Records shown →
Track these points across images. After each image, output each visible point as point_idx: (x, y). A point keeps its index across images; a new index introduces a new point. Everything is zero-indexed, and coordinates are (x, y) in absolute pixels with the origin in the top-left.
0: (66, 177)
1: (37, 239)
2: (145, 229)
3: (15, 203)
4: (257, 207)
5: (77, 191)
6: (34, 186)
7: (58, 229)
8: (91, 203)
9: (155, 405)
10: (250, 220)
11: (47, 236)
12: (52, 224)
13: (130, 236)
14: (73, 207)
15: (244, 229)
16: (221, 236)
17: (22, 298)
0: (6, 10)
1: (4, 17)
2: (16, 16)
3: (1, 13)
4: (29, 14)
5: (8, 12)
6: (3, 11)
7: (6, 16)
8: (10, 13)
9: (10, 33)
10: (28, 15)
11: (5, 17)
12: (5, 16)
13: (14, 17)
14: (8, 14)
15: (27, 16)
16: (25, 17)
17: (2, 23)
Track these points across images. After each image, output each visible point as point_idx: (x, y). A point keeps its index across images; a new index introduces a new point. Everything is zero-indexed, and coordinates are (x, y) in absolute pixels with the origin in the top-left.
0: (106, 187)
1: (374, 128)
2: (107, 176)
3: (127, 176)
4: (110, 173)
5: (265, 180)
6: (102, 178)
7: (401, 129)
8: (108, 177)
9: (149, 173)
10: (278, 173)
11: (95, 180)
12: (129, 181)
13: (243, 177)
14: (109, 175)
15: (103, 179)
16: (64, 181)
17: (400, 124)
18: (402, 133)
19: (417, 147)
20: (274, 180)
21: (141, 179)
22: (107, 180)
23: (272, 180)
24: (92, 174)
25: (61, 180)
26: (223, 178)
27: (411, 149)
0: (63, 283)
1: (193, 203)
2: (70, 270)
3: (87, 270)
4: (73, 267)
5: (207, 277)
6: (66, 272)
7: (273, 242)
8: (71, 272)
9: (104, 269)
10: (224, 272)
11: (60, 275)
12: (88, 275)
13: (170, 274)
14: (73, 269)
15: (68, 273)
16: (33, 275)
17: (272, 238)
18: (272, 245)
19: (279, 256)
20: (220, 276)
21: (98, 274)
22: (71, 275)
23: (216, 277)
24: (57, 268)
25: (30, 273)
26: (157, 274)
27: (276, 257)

Assigned task →
Render every line of the data above as a Markdown table with the columns Row and Line, numbering the rows in order and omitting blank lines.

Answer →
| Row | Line |
|---|---|
| 1 | Track these points across images. After each image, output each visible point as point_idx: (x, y). A point keeps its index across images; a new index introduces a new point. Everything is zero-indexed, and coordinates are (x, y) in absolute pixels with the origin in the top-left. |
| 2 | 0: (66, 177) |
| 3 | 1: (37, 239) |
| 4 | 2: (145, 229) |
| 5 | 3: (15, 203) |
| 6 | 4: (257, 207) |
| 7 | 5: (77, 191) |
| 8 | 6: (34, 186) |
| 9 | 7: (58, 229) |
| 10 | 8: (91, 203) |
| 11 | 9: (155, 405) |
| 12 | 10: (250, 220) |
| 13 | 11: (47, 236) |
| 14 | 12: (52, 224) |
| 15 | 13: (130, 236) |
| 16 | 14: (73, 207) |
| 17 | 15: (244, 229) |
| 18 | 16: (221, 236) |
| 19 | 17: (22, 298) |
| 20 | 0: (6, 10) |
| 21 | 1: (4, 17) |
| 22 | 2: (16, 16) |
| 23 | 3: (1, 13) |
| 24 | 4: (29, 14) |
| 25 | 5: (8, 12) |
| 26 | 6: (3, 11) |
| 27 | 7: (6, 16) |
| 28 | 8: (10, 13) |
| 29 | 9: (10, 33) |
| 30 | 10: (28, 15) |
| 31 | 11: (5, 17) |
| 32 | 12: (5, 16) |
| 33 | 13: (14, 17) |
| 34 | 14: (8, 14) |
| 35 | 15: (27, 16) |
| 36 | 16: (25, 17) |
| 37 | 17: (2, 23) |
| 38 | Track these points across images. After each image, output each visible point as point_idx: (x, y). A point keeps its index across images; a new index introduces a new point. Everything is zero-indexed, and coordinates are (x, y) in absolute pixels with the origin in the top-left. |
| 39 | 0: (106, 187) |
| 40 | 1: (374, 128) |
| 41 | 2: (107, 176) |
| 42 | 3: (127, 176) |
| 43 | 4: (110, 173) |
| 44 | 5: (265, 180) |
| 45 | 6: (102, 178) |
| 46 | 7: (401, 129) |
| 47 | 8: (108, 177) |
| 48 | 9: (149, 173) |
| 49 | 10: (278, 173) |
| 50 | 11: (95, 180) |
| 51 | 12: (129, 181) |
| 52 | 13: (243, 177) |
| 53 | 14: (109, 175) |
| 54 | 15: (103, 179) |
| 55 | 16: (64, 181) |
| 56 | 17: (400, 124) |
| 57 | 18: (402, 133) |
| 58 | 19: (417, 147) |
| 59 | 20: (274, 180) |
| 60 | 21: (141, 179) |
| 61 | 22: (107, 180) |
| 62 | 23: (272, 180) |
| 63 | 24: (92, 174) |
| 64 | 25: (61, 180) |
| 65 | 26: (223, 178) |
| 66 | 27: (411, 149) |
| 67 | 0: (63, 283) |
| 68 | 1: (193, 203) |
| 69 | 2: (70, 270) |
| 70 | 3: (87, 270) |
| 71 | 4: (73, 267) |
| 72 | 5: (207, 277) |
| 73 | 6: (66, 272) |
| 74 | 7: (273, 242) |
| 75 | 8: (71, 272) |
| 76 | 9: (104, 269) |
| 77 | 10: (224, 272) |
| 78 | 11: (60, 275) |
| 79 | 12: (88, 275) |
| 80 | 13: (170, 274) |
| 81 | 14: (73, 269) |
| 82 | 15: (68, 273) |
| 83 | 16: (33, 275) |
| 84 | 17: (272, 238) |
| 85 | 18: (272, 245) |
| 86 | 19: (279, 256) |
| 87 | 20: (220, 276) |
| 88 | 21: (98, 274) |
| 89 | 22: (71, 275) |
| 90 | 23: (216, 277) |
| 91 | 24: (57, 268) |
| 92 | 25: (30, 273) |
| 93 | 26: (157, 274) |
| 94 | 27: (276, 257) |